▶ _ЗАДАНИЕ 1_
Подсчитайте, сколько строк в записях содержат строку "tuplet". В ответе укажите только число.

Случившееся так потрясло Агриппину, что она сильно занемогла. Тиберий, не желая, очевидно, доводить отношения с ней до полного разрыва, навестил больную… Агриппина встретила его слезами. Сначала плакала молча, затем пошли упреки, закончилось все просьбой. Просьбой явно для принцепса неожиданной. Вдова Германика просила облегчить ее одиночество. Она еще достаточно молода, женщина во цвете лет, потому и просит императора дать ей мужа. Для порядочной женщины не может быть иного утешения помимо брака. А в государстве найдутся достойные люди, кои не сочтут для себя зазорным взять в жену вдову Германика вместе с ее детьми. Тиберий был раздосадован. Он навестил больную невестку, делая жест примирения, а она отвечает новой дерзостью. От слов своих, что только она истинная наследница божественного Августа, она не отказывается, а ко всему этому желает еще и мужа. Ясно, что муж сей может быть только из одной из знаменитейших римских семей. Той, в ком течет божественная кровь, — предмет ее исключительной гордости, ронять свое достоинство браком с человеком много ниже ее по знатности не пристало. А если у такой одержимой жаждой высшей в империи власти женщины появится достойный ее супруг, то вот вам и семья, достойная править Римом! Тем более что сыновей ее он сам признал законными наследниками.
На сей раз Тиберий предпочел промолчать и удалился, презрев просьбу несчастной больной, в коей и недуг не ослабил властолюбия.
Отношения свекра и невестки продолжали обостряться. И не по вине Тиберия.
Сеян, внимательно наблюдая за происходящим, в нужное время подлил масла в огонь. Верные ему люди, разыграв доброжелательство к несчастной гонимой Агриппине, дружески предупредили ее, что во дворце Тиберия яд для нее изготовлен и потому первый же обед за императорским столом может оказаться для нее последним. Интригуя так против вдовы Германика, Сеян не столько угождал Тиберию, вовсе не настроенному на полный разрыв с невесткой, сколько защищал свой интерес. Он успешен только при Тиберий. Если же властолюбивая внучка Августа добьется с помощью своих совсем не малочисленных сторонников в сенате и народе высшей власти для одного ли из своих сыновей или для возможного мужа, с коим будет царить, как сам Август с Ливией, то карьера Сеяна обречена. Потому он искренне по-своему защищал власть Тиберия от малейших на нее покушений. Способов же выбирать не приходилось.

▶ _ЗАДАНИЕ 2_
Проверьте по тексту о Тиберии и Агриппине, верны ли утверждения: (a) Тиберий навестил заболевшую Агриппину; (b) Тиберий выполнил просьбу Агриппины о муже; (c) Сеян интриговал против Агриппины прежде всего в угоду Тиберию, а не ради собственного интереса. На каждое ответьте «да» или «нет» и дословно процитируйте решающие слова текста.

▶ _ДАННЫЕ К ЗАДАНИЮ_
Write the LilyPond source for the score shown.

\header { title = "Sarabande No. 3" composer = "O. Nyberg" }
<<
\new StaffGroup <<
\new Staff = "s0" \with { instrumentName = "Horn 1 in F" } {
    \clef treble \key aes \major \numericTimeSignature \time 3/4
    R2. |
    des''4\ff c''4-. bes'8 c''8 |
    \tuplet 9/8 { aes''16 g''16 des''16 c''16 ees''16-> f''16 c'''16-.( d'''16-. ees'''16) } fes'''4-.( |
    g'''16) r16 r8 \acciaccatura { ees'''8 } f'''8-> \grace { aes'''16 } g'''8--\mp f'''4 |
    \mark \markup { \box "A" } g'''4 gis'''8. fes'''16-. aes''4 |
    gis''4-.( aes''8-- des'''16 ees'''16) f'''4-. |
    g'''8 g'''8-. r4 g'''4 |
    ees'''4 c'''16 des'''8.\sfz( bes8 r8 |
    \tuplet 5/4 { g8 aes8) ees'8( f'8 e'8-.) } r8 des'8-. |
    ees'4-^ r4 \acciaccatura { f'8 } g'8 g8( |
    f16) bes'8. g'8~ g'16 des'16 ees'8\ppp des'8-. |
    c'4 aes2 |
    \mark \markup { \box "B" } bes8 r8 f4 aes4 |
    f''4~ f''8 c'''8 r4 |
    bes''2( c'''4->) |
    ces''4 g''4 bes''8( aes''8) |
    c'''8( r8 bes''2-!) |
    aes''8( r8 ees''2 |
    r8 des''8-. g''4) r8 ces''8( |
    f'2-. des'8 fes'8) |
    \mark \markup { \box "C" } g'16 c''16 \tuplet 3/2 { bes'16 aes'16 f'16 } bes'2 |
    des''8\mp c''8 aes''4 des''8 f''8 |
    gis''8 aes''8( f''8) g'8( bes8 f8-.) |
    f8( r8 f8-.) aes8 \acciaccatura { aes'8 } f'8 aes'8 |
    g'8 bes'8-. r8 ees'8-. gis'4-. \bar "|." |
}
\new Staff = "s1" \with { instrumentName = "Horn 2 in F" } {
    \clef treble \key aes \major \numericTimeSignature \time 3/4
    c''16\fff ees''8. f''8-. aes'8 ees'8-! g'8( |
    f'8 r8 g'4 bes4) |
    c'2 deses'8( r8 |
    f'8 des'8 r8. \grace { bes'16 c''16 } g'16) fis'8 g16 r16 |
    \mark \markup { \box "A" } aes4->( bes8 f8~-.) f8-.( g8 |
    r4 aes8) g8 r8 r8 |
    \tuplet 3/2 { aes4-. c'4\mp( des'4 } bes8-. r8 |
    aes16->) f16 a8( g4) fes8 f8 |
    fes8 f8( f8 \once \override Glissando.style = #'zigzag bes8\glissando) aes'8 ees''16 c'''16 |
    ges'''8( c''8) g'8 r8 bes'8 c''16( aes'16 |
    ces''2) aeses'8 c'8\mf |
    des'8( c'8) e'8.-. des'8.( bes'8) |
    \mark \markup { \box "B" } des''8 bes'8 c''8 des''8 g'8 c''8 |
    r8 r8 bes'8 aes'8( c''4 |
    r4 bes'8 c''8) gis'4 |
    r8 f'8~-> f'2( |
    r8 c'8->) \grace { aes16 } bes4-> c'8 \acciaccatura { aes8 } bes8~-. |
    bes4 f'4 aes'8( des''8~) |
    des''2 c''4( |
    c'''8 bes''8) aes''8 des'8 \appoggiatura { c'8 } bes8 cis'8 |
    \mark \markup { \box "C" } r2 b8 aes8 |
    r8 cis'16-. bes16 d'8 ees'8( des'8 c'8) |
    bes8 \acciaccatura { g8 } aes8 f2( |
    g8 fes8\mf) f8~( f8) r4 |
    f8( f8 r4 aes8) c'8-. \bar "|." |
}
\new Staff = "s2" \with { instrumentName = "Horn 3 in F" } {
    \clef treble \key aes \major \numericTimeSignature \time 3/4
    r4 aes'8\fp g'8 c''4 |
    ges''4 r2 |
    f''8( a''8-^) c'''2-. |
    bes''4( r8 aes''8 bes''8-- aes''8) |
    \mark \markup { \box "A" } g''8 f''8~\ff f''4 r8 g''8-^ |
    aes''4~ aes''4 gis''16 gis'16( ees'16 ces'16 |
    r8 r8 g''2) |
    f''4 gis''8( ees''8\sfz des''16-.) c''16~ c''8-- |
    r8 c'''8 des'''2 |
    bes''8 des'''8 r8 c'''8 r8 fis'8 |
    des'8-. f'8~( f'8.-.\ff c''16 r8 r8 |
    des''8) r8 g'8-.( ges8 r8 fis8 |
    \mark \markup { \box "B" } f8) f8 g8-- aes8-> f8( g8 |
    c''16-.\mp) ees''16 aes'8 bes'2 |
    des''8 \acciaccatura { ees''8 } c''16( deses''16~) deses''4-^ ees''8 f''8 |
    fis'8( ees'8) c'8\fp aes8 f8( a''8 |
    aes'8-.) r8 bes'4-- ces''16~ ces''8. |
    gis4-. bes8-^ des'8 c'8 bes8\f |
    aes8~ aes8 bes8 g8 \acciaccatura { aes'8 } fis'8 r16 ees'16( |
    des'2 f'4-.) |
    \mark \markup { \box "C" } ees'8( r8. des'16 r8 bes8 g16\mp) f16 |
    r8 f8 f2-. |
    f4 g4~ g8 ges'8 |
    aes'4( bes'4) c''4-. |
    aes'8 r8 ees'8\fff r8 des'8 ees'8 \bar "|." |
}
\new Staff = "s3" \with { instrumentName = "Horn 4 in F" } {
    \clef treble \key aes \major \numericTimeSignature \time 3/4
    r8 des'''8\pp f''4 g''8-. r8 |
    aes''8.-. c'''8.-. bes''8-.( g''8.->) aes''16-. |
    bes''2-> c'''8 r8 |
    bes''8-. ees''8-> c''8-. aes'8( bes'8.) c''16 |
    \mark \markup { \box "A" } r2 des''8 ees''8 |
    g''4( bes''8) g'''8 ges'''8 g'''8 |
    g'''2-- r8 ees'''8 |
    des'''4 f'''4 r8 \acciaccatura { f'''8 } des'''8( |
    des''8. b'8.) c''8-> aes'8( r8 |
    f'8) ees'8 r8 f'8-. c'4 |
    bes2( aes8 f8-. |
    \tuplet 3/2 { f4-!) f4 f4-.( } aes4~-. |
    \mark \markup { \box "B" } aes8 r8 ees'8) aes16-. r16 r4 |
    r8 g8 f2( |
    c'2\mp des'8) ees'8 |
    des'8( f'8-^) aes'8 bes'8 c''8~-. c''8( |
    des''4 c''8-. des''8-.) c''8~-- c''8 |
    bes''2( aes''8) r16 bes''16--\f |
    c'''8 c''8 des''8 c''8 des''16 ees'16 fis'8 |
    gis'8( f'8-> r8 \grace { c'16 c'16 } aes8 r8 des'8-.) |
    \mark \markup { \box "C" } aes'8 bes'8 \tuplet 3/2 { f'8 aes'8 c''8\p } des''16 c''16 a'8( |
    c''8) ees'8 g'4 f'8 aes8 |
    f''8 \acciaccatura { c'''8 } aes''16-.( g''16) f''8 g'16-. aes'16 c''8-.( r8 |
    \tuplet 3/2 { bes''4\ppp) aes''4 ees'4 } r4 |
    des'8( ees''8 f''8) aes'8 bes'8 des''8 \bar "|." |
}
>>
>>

▶ _ОБРАЗЕЦ ОТВЕТА 1_
7

▶ _ОБРАЗЕЦ ОТВЕТА 2_
(a) Да: «навестил больную».
(b) Нет: «удалился, презрев просьбу несчастной больной».
(c) Нет: «Сеян не столько угождал Тиберию, вовсе не настроенному на полный разрыв с невесткой, сколько защищал свой интерес».